Je vois quand même pas mal de cas où, progrès ou pas, changement ou pas, je préférerais quant à moi qu’on continue de considérer les langues comme un matériau qui nécessite bien souvent, surtout quand ça compte, un cerveau humain pour être parfaitement compris, parce que c’est un outil humain, inventé par des humains, utilisé par des humains, pour des humains, et que si je veux bien admettre que nous pourrions inventer un jour la machine qui se hisse à notre hauteur en ce domaine, je vous garantis qu’elle n’est pas encore là, et que si nous adoptons par anticipation de cet outil parfait futur l’outil fruste et brutal dont nous disposons actuellement, ces LLM qui précisément ne sont pas conçus pour la précision, mais pour le slop, le remplissage, l’àpeuprisme m’as-tu-vu, eh bah on ne se prépare pas vraiment des lendemains qui chantent, si vous voulez mon avis.
Quant aux domaines artistiques ou intellectuels, à ces fameuses œuvres de l’esprit au nom un peu pompeux je vous l’accorde mais qu’on a qu’à baptiser “produits de l’expérience humaine” pour faire moins crâneur, je crois encore fermement que la meilleure analyse possible de l’IA, c’est de la regarder droit dans les yeux et de la juger sur pièce, pour ce qu’elle fait, d’aller chercher les émotions qu’elle déclenche, les idées qu’elle convoie, les sentiments qu’elle remue en nous, et de constater alors que c’est de la merde. Du mauvais pâté. Pas besoin d’aller plus loin.

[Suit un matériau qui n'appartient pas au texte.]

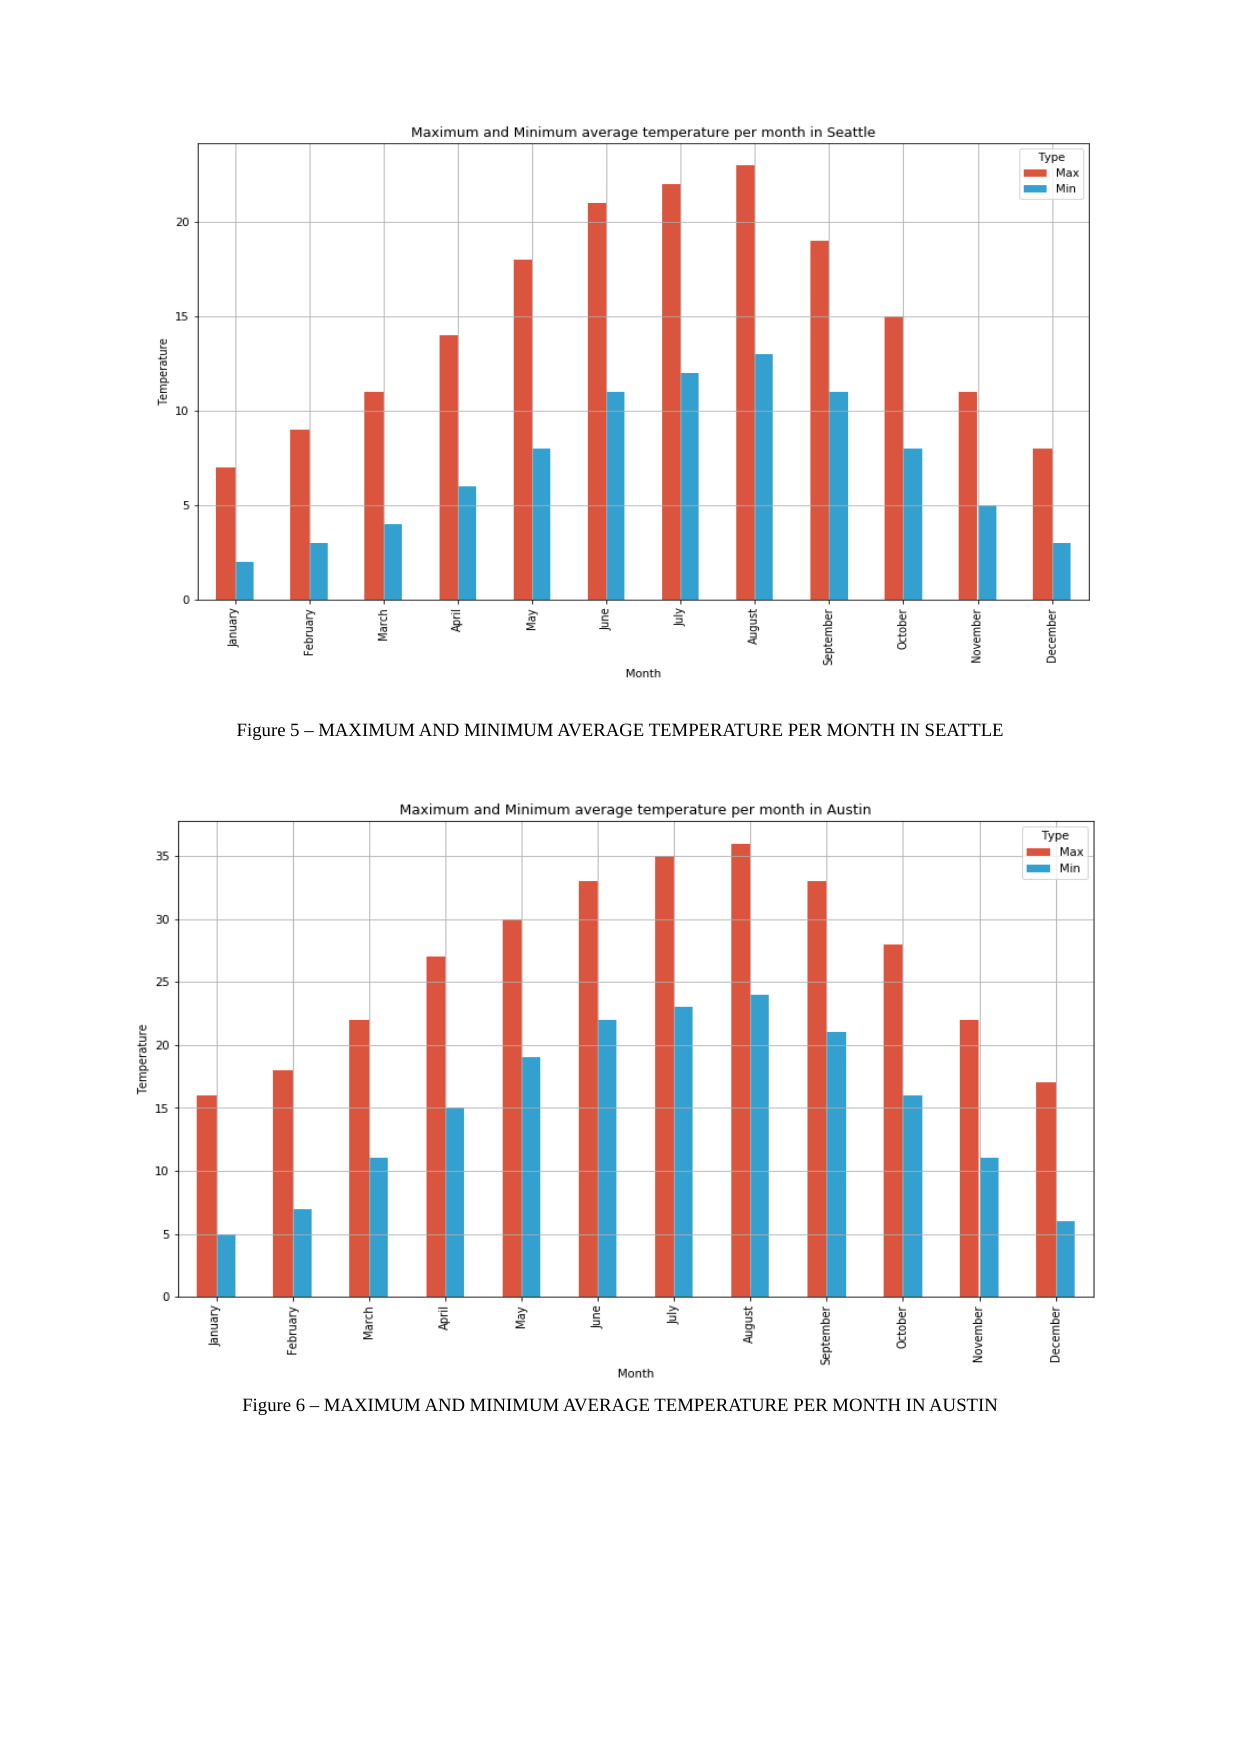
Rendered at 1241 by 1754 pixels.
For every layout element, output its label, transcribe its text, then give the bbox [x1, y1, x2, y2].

Se satisfaire des productions d’IA (actuelles) dans une œuvre de l’esprit, c’est renoncer au goût, tout simplement. C’est manger dans le caniveau et jurer que c’est bon. Jurer, notez. Pas trouver. Se dire que. Oublier ce qu’on voit. Fermer les yeux et déglutir.
(Je laisse certes de côté d’éventuelles tentatives authentiques d’expression par un medium qui l’interdit a priori, qui pour cela mettrait précisément en exergue son artificialité, son caractère inauthentique et dérangeant comme aura pu le faire par exemple le brutalisme en architecture. Les quelques artistes audacieux qui oseront s’aventurer sur cette ligne me pardonneront, précisément parce que c’est exactement cette réaction qu’ils attendront et appelleront.)